For men, it’s particularly challenging to report any crime, especially sexual violence. Men are less likely to report all types of violence, as compared to women, because of the belief that they should be able to defend themselves.
LJC: What are some things you think Title IX does right, and where do you think it could be improved?
CK: The 2011 “Dear Colleague” letter ensured that victims of sexual assault are protected, so for victims it is 180 degrees from what it was. Is it perfect? No, for victims there are still problems if universities don’t have policies and procedures put in place. For example, smaller universities often struggle to hire attorneys with Title IX expertise. On a big campus like UCF, we can afford attorneys who specialize in cheating, drugs, alcohol and sexual violence, but this isn’t a federally funded mandate. There’s no federal money available to help universities do this.
I don’t think Betsy DeVos’ main concern is victims. Rather, it is a perceived failure to ensure due process for accused individuals, which is largely part of a backlash to progress made for victims. I agree that we could do better, but doing better does not mean undoing where we are. It means continuing to move forward rather than going back to when we did nothing.

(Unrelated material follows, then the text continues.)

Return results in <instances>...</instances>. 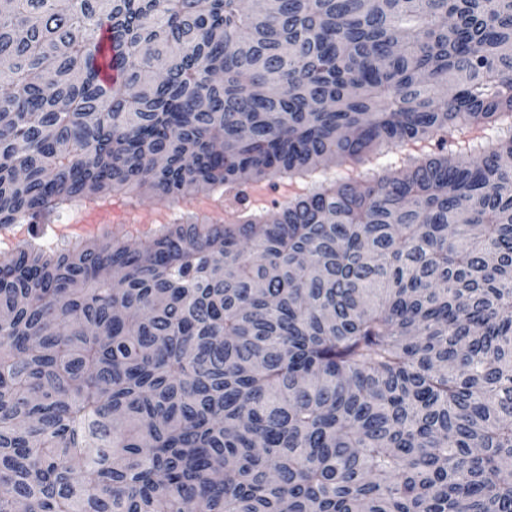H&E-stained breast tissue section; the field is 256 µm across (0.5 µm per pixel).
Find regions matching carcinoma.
<instances>
[{"label": "carcinoma", "instance_id": "obj_1", "mask_svg": "<svg viewBox=\"0 0 512 512\" xmlns=\"http://www.w3.org/2000/svg\"><path fill=\"white\" fill-rule=\"evenodd\" d=\"M507 124L512 0H9L0 230L239 207L0 252V512H512ZM181 201L183 200H168L164 202L145 200L139 202L129 195L112 193L105 201L111 205L109 222L99 225H101L103 233H108L109 235H112V233H124L130 230V225L135 224V222L149 212L173 209L179 206L182 203Z\"/></svg>", "mask_w": 512, "mask_h": 512}]
</instances>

LJC: How is UCF addressing sexual violence on campus?
CK: I’m part of the university’s Title IX task force. It’s a large group run by Dawn Welkie, who’s the Title IX coordinator for the campus. We meet monthly to discuss compliance and crime prevention, address the crimes that the university is aware of as well as conduct and disciplinary functions.
I’m incredibly impressed with UCF’s commitment to Title IX because, again, it’s an unfunded mandate, and the university has committed a sizeable amount of money and staff time to be both compliant and innovative in how it deals with issues related to Title IX. Our new campaign, Let’s Be Clear, lets victims know that the university is committed to reaching out and protecting them. It’s a huge step for a campus to make such a bold statement. We also require all students to complete an online sexual assault awareness module before the end of their first semester.
Recently, UCF committed $1.25 million to start a new five-member faculty cluster to conduct research on violence against women, broadly defined. I’m part of that cluster along with co-lead Jana Jasinski [associate dean of the College of Sciences and a professor of sociology]. The cluster’s goal is to expand our ability to research violence against women in terms of health outcomes — mental health, behavioral health and physical health. It will also incorporate a public health perspective, not just an individual level perspective, by examining how this violence impacts public health.
We are excited that UCF has committed substantial resources to support the faculty and establish UCF as a leader in this area.